- Records shown:
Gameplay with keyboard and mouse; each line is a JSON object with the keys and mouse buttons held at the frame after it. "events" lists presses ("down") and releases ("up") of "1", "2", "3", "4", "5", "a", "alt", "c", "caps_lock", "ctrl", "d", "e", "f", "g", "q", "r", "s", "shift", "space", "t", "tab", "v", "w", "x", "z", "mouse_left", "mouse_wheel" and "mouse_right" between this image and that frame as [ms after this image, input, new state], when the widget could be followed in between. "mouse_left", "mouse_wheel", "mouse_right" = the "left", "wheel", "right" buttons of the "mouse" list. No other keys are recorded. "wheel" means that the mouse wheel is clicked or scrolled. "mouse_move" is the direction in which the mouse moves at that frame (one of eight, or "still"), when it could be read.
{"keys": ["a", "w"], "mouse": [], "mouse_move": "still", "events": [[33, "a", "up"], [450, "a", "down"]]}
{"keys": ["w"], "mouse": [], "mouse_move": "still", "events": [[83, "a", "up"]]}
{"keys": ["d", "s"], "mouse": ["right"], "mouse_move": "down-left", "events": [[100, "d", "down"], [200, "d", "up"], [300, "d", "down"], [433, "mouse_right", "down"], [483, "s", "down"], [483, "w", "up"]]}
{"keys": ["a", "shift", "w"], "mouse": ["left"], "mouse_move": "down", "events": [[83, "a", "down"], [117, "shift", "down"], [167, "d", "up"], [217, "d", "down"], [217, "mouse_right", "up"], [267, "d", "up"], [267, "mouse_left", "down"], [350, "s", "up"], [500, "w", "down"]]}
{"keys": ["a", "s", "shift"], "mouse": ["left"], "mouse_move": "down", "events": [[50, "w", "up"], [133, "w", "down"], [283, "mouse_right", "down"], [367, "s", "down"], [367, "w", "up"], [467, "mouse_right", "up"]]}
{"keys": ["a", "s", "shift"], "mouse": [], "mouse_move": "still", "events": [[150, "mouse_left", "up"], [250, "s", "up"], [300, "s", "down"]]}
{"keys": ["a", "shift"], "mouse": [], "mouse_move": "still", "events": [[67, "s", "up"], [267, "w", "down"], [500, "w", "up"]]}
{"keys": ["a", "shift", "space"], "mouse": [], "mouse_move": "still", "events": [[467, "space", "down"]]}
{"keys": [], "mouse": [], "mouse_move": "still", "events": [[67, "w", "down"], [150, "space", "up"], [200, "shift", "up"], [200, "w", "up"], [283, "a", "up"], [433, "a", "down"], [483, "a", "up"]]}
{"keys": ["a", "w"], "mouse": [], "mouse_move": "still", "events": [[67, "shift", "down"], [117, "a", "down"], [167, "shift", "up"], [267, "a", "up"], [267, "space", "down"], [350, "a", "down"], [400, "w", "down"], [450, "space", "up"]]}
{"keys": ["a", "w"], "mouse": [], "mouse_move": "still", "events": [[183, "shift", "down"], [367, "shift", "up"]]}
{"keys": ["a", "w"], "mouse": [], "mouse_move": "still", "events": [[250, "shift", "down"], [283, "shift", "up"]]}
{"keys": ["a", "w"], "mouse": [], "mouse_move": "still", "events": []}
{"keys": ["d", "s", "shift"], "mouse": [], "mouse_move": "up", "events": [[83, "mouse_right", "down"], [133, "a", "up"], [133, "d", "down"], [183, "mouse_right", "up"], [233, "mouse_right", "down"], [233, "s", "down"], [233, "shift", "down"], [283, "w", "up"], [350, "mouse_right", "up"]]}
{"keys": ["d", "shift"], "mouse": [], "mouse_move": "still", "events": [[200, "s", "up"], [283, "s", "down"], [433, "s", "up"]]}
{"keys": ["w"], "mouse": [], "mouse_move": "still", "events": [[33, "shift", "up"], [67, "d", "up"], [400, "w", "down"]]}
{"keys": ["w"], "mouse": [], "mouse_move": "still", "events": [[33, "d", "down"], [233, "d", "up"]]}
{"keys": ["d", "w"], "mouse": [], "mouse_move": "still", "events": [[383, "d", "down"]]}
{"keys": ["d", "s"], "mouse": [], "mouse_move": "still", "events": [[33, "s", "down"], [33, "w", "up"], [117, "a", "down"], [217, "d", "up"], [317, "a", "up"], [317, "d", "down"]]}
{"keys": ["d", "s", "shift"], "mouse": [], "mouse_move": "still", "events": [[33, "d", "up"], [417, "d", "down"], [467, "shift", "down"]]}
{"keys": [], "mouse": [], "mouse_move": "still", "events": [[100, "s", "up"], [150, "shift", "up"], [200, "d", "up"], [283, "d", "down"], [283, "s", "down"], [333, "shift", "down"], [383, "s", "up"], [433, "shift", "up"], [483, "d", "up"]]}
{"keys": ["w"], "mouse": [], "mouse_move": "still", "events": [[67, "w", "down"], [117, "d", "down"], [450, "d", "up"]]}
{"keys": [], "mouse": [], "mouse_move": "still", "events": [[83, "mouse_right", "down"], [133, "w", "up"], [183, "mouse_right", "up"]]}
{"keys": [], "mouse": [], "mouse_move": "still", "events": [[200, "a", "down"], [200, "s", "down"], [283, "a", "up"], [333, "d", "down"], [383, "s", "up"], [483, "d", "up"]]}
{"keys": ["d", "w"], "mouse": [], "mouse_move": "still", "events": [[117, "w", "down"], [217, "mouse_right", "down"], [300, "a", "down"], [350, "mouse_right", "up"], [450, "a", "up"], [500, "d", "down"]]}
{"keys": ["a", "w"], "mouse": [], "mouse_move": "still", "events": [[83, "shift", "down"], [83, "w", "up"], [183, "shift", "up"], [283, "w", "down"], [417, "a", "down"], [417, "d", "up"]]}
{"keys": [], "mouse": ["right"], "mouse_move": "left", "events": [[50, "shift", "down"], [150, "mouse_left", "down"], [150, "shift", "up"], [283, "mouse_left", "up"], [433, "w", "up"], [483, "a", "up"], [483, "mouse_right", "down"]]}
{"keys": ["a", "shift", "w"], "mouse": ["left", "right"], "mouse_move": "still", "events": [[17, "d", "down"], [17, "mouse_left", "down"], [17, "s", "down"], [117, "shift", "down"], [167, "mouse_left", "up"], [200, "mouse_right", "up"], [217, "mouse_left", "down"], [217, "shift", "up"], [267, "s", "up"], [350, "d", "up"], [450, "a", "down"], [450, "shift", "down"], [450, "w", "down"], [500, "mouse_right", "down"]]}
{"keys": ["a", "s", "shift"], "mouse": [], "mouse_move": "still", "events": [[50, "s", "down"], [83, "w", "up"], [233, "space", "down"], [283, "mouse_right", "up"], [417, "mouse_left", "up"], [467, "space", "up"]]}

- What you should do: Exactly as given, set down all of the lines above.

- Answer section:
Gameplay with keyboard and mouse; each line is a JSON object with the keys and mouse buttons held at the frame after it. "events" lists presses ("down") and releases ("up") of "1", "2", "3", "4", "5", "a", "alt", "c", "caps_lock", "ctrl", "d", "e", "f", "g", "q", "r", "s", "shift", "space", "t", "tab", "v", "w", "x", "z", "mouse_left", "mouse_wheel" and "mouse_right" between this image and that frame as [ms after this image, input, new state], when the widget could be followed in between. "mouse_left", "mouse_wheel", "mouse_right" = the "left", "wheel", "right" buttons of the "mouse" list. No other keys are recorded. "wheel" means that the mouse wheel is clicked or scrolled. "mouse_move" is the direction in which the mouse moves at that frame (one of eight, or "still"), when it could be read.
{"keys": ["a", "w"], "mouse": [], "mouse_move": "still", "events": [[33, "a", "up"], [450, "a", "down"]]}
{"keys": ["w"], "mouse": [], "mouse_move": "still", "events": [[83, "a", "up"]]}
{"keys": ["d", "s"], "mouse": ["right"], "mouse_move": "down-left", "events": [[100, "d", "down"], [200, "d", "up"], [300, "d", "down"], [433, "mouse_right", "down"], [483, "s", "down"], [483, "w", "up"]]}
{"keys": ["a", "shift", "w"], "mouse": ["left"], "mouse_move": "down", "events": [[83, "a", "down"], [117, "shift", "down"], [167, "d", "up"], [217, "d", "down"], [217, "mouse_right", "up"], [267, "d", "up"], [267, "mouse_left", "down"], [350, "s", "up"], [500, "w", "down"]]}
{"keys": ["a", "s", "shift"], "mouse": ["left"], "mouse_move": "down", "events": [[50, "w", "up"], [133, "w", "down"], [283, "mouse_right", "down"], [367, "s", "down"], [367, "w", "up"], [467, "mouse_right", "up"]]}
{"keys": ["a", "s", "shift"], "mouse": [], "mouse_move": "still", "events": [[150, "mouse_left", "up"], [250, "s", "up"], [300, "s", "down"]]}
{"keys": ["a", "shift"], "mouse": [], "mouse_move": "still", "events": [[67, "s", "up"], [267, "w", "down"], [500, "w", "up"]]}
{"keys": ["a", "shift", "space"], "mouse": [], "mouse_move": "still", "events": [[467, "space", "down"]]}
{"keys": [], "mouse": [], "mouse_move": "still", "events": [[67, "w", "down"], [150, "space", "up"], [200, "shift", "up"], [200, "w", "up"], [283, "a", "up"], [433, "a", "down"], [483, "a", "up"]]}
{"keys": ["a", "w"], "mouse": [], "mouse_move": "still", "events": [[67, "shift", "down"], [117, "a", "down"], [167, "shift", "up"], [267, "a", "up"], [267, "space", "down"], [350, "a", "down"], [400, "w", "down"], [450, "space", "up"]]}
{"keys": ["a", "w"], "mouse": [], "mouse_move": "still", "events": [[183, "shift", "down"], [367, "shift", "up"]]}
{"keys": ["a", "w"], "mouse": [], "mouse_move": "still", "events": [[250, "shift", "down"], [283, "shift", "up"]]}
{"keys": ["a", "w"], "mouse": [], "mouse_move": "still", "events": []}
{"keys": ["d", "s", "shift"], "mouse": [], "mouse_move": "up", "events": [[83, "mouse_right", "down"], [133, "a", "up"], [133, "d", "down"], [183, "mouse_right", "up"], [233, "mouse_right", "down"], [233, "s", "down"], [233, "shift", "down"], [283, "w", "up"], [350, "mouse_right", "up"]]}
{"keys": ["d", "shift"], "mouse": [], "mouse_move": "still", "events": [[200, "s", "up"], [283, "s", "down"], [433, "s", "up"]]}
{"keys": ["w"], "mouse": [], "mouse_move": "still", "events": [[33, "shift", "up"], [67, "d", "up"], [400, "w", "down"]]}
{"keys": ["w"], "mouse": [], "mouse_move": "still", "events": [[33, "d", "down"], [233, "d", "up"]]}
{"keys": ["d", "w"], "mouse": [], "mouse_move": "still", "events": [[383, "d", "down"]]}
{"keys": ["d", "s"], "mouse": [], "mouse_move": "still", "events": [[33, "s", "down"], [33, "w", "up"], [117, "a", "down"], [217, "d", "up"], [317, "a", "up"], [317, "d", "down"]]}
{"keys": ["d", "s", "shift"], "mouse": [], "mouse_move": "still", "events": [[33, "d", "up"], [417, "d", "down"], [467, "shift", "down"]]}
{"keys": [], "mouse": [], "mouse_move": "still", "events": [[100, "s", "up"], [150, "shift", "up"], [200, "d", "up"], [283, "d", "down"], [283, "s", "down"], [333, "shift", "down"], [383, "s", "up"], [433, "shift", "up"], [483, "d", "up"]]}
{"keys": ["w"], "mouse": [], "mouse_move": "still", "events": [[67, "w", "down"], [117, "d", "down"], [450, "d", "up"]]}
{"keys": [], "mouse": [], "mouse_move": "still", "events": [[83, "mouse_right", "down"], [133, "w", "up"], [183, "mouse_right", "up"]]}
{"keys": [], "mouse": [], "mouse_move": "still", "events": [[200, "a", "down"], [200, "s", "down"], [283, "a", "up"], [333, "d", "down"], [383, "s", "up"], [483, "d", "up"]]}
{"keys": ["d", "w"], "mouse": [], "mouse_move": "still", "events": [[117, "w", "down"], [217, "mouse_right", "down"], [300, "a", "down"], [350, "mouse_right", "up"], [450, "a", "up"], [500, "d", "down"]]}
{"keys": ["a", "w"], "mouse": [], "mouse_move": "still", "events": [[83, "shift", "down"], [83, "w", "up"], [183, "shift", "up"], [283, "w", "down"], [417, "a", "down"], [417, "d", "up"]]}
{"keys": [], "mouse": ["right"], "mouse_move": "left", "events": [[50, "shift", "down"], [150, "mouse_left", "down"], [150, "shift", "up"], [283, "mouse_left", "up"], [433, "w", "up"], [483, "a", "up"], [483, "mouse_right", "down"]]}
{"keys": ["a", "shift", "w"], "mouse": ["left", "right"], "mouse_move": "still", "events": [[17, "d", "down"], [17, "mouse_left", "down"], [17, "s", "down"], [117, "shift", "down"], [167, "mouse_left", "up"], [200, "mouse_right", "up"], [217, "mouse_left", "down"], [217, "shift", "up"], [267, "s", "up"], [350, "d", "up"], [450, "a", "down"], [450, "shift", "down"], [450, "w", "down"], [500, "mouse_right", "down"]]}
{"keys": ["a", "s", "shift"], "mouse": [], "mouse_move": "still", "events": [[50, "s", "down"], [83, "w", "up"], [233, "space", "down"], [283, "mouse_right", "up"], [417, "mouse_left", "up"], [467, "space", "up"]]}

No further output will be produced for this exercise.